There is epidemiological evidence, mainly from studies of those medically exposed to x rays for diagnostic purposes, that the risk of cancer is raised following the receipt of doses of around 10 mGy, and that this increase is broadly consistent with the predictions of the LNT model. This evidence points away from a threshold dose, in particular because a cancer induced by a dose as low as ∼10 mGy of x rays is very likely to have been caused by the passage of a single electron through a cell nucleus. Further, if the risk from low-level exposure has been seriously underestimated by the LNT model, this should be apparent from the overall results of low-dose studies that are presently available; however, no such consistent pattern emerges. Of course, the evidence allows room for manoeuvre away from the LNT model at low doses, although only to an extent, and one might expect that different types of cancer have somewhat different dose–response curves; leukaemia is an obvious example. Nonetheless, the parsimonious choice of relationship for low-level exposures on the basis of the current evidence covering the generality of cancer induction, and one that has the decided advantage of practicality, is an excess risk that is directly proportional to the dose; the LNT model.

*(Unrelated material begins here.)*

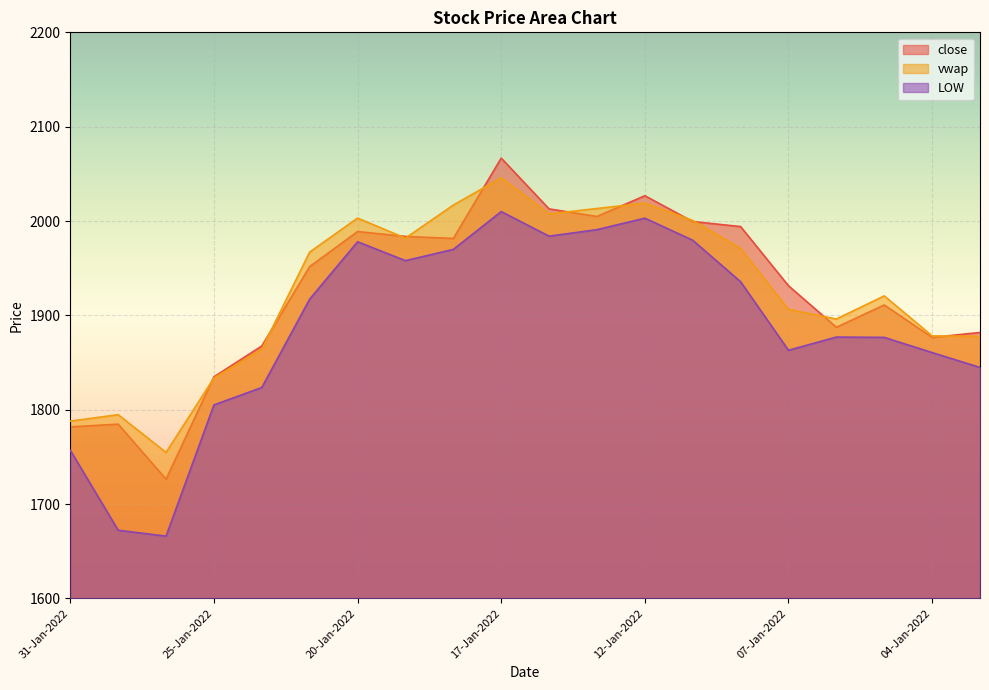

What is the difference between the close values at 17-Jan-2022 and 06-Jan-2022?

179.3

The evidence reviewed in the present report – the sophisticated treatment of uncertainties is especially impressive – and the inferences drawn from it should be paid serious attention by those arguing against the LNT model. Clearly, the future accumulation of additional information is highly likely to lead to further debate, but this must be evidence based rather than mired in dogma. One can only hope that this report will help to provide a firm foundation from which constructive discussion can progress.